Although I can manage to sing the “Stars Spangled Banner” as spiritedly as the next -- even when it is not war time (though when was that?), and although I rejoice that an earlier organist at my parish composed the tune used for “America the Beautiful” I do not much like Patriotic Gore. I am glad that we don‘t sport an American flag inside Grace Church in Newark, but we do have one on the pole in the courtyard, appropriately I suppose since we are in front of the federal post office. Also we are opposite a Federal Building, and we are one block from City Hall.

Isaiah today is rejoicing with patriotic gore of Israel, announcing how much they are God’s favorites and thumbing his nose for all the lesser nations who will have to pay obeisance to them.

Italians are much nicer as fat old men who like to eat pizza than they were when they terrorized the known world as the Roman Empire. I long for the day that America and Israel won’t act as if they have a mandate to lord it all over everyone else.

I am glad that God is fat and likes to hang out with her friends eating pizza or veal scaloppini, such as the veal on which I feasted at a restaurant in Joppa recently, after visiting the church where pigs were first offered to Peter on a sheet.

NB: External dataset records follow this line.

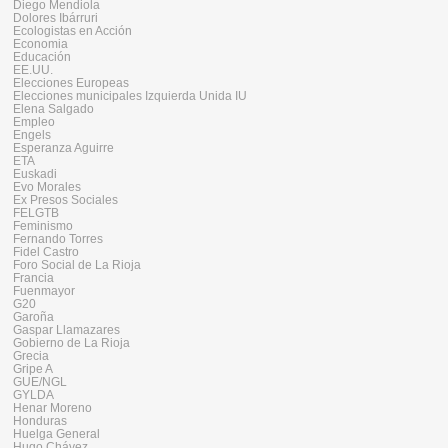
Diego Mendiola
Dolores Ibárruri
Ecologistas en Acción
Economia
Educación
EE.UU.
Elecciones Europeas
Elecciones municipales Izquierda Unida IU
Elena Salgado
Empleo
Engels
Esperanza Aguirre
ETA
Euskadi
Evo Morales
Ex Presos Sociales
FELGTB
Feminismo
Fernando Torres
Fidel Castro
Foro Social de La Rioja
Francia
Fuenmayor
G20
Garoña
Gaspar Llamazares
Gobierno de La Rioja
Grecia
Gripe A
GUE/NGL
GYLDA
Henar Moreno
Honduras
Huelga General
Hugo Chávez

Ernest and I looked out on Mediterranean trying to spot a spout on a whale such as might have transported Jonah from that place.

Psalm 36:5-10

Look closely at the sensuous details of Psalm 36. God’s love affair with human beings manifests the intensity of the erotic.

How priceless is your love, O God! *
your people take refuge under the shadow of your wings.

They feast upon the abundance of your house; *
you give them drink from the river of your delights.

For with you is the well of life, *
and in your light we see light.


That’s some light indeed, bright but not blinding. Thomas Edison, “Eat your heart out.” (Edison’s lab was 1.3 miles from our apartment where I write this.)

1 Corinthians 12:1-11

Has your parish ever taken an inventory of all the talents of the congregants? Does your parish give the inventory of talents the same attention it gives to pledge cards?

Have you reviewed your own talents? With an eye to evaluating your stewardship? See my reflection on ‘professional Christians’.

Sometime we need to turn off the tremolo, especially if we are trying to access the holy.